- Data entries
--*--

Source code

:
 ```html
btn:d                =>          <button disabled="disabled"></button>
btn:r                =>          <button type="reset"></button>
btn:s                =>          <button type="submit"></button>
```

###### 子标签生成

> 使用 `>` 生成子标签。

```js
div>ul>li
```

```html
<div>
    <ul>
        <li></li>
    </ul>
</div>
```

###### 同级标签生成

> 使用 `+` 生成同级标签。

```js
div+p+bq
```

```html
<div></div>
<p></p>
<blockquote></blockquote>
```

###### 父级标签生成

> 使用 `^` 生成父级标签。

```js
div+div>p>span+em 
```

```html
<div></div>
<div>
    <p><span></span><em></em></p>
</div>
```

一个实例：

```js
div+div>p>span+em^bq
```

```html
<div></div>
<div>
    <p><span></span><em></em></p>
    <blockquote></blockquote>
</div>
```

--*--

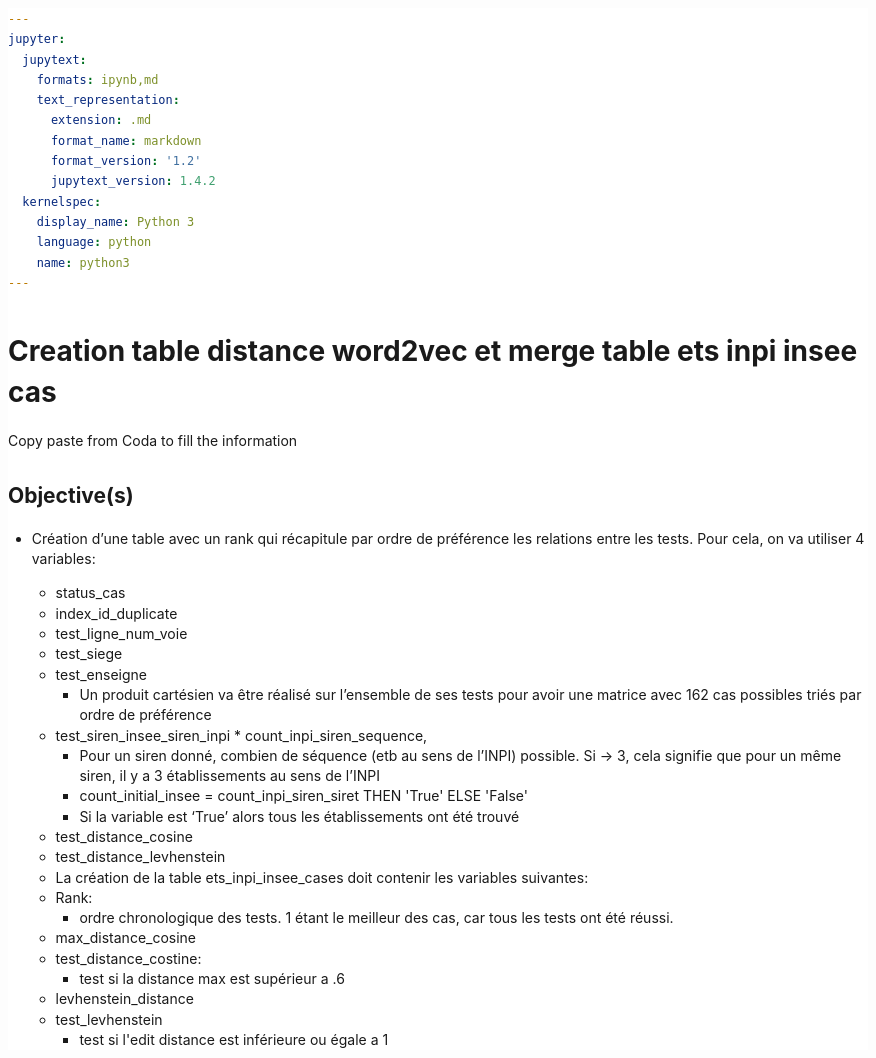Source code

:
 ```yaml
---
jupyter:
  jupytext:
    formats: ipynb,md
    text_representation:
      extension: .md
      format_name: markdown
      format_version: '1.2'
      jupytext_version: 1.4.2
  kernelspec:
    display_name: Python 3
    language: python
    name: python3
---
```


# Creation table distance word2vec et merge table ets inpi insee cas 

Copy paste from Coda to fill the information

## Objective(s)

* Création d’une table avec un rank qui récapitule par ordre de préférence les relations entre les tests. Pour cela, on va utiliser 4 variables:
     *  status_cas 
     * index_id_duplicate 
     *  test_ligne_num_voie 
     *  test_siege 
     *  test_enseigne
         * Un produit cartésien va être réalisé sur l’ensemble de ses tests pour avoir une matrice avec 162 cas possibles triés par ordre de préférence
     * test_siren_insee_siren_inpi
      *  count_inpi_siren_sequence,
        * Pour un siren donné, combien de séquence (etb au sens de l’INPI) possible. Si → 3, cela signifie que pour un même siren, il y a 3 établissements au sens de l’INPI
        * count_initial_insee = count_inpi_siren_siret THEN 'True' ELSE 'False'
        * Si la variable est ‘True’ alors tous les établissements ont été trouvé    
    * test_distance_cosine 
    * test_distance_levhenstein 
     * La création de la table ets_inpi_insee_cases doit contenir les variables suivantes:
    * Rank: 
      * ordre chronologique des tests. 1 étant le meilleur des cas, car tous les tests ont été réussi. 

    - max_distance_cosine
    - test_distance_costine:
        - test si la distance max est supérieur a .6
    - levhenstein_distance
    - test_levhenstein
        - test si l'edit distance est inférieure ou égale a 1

--*--

- Your objective
Among the lines of the records, copy out each one that contains the word "avec".

- Worked solution
* Création d’une table avec un rank qui récapitule par ordre de préférence les relations entre les tests. Pour cela, on va utiliser 4 variables:
         * Un produit cartésien va être réalisé sur l’ensemble de ses tests pour avoir une matrice avec 162 cas possibles triés par ordre de préférence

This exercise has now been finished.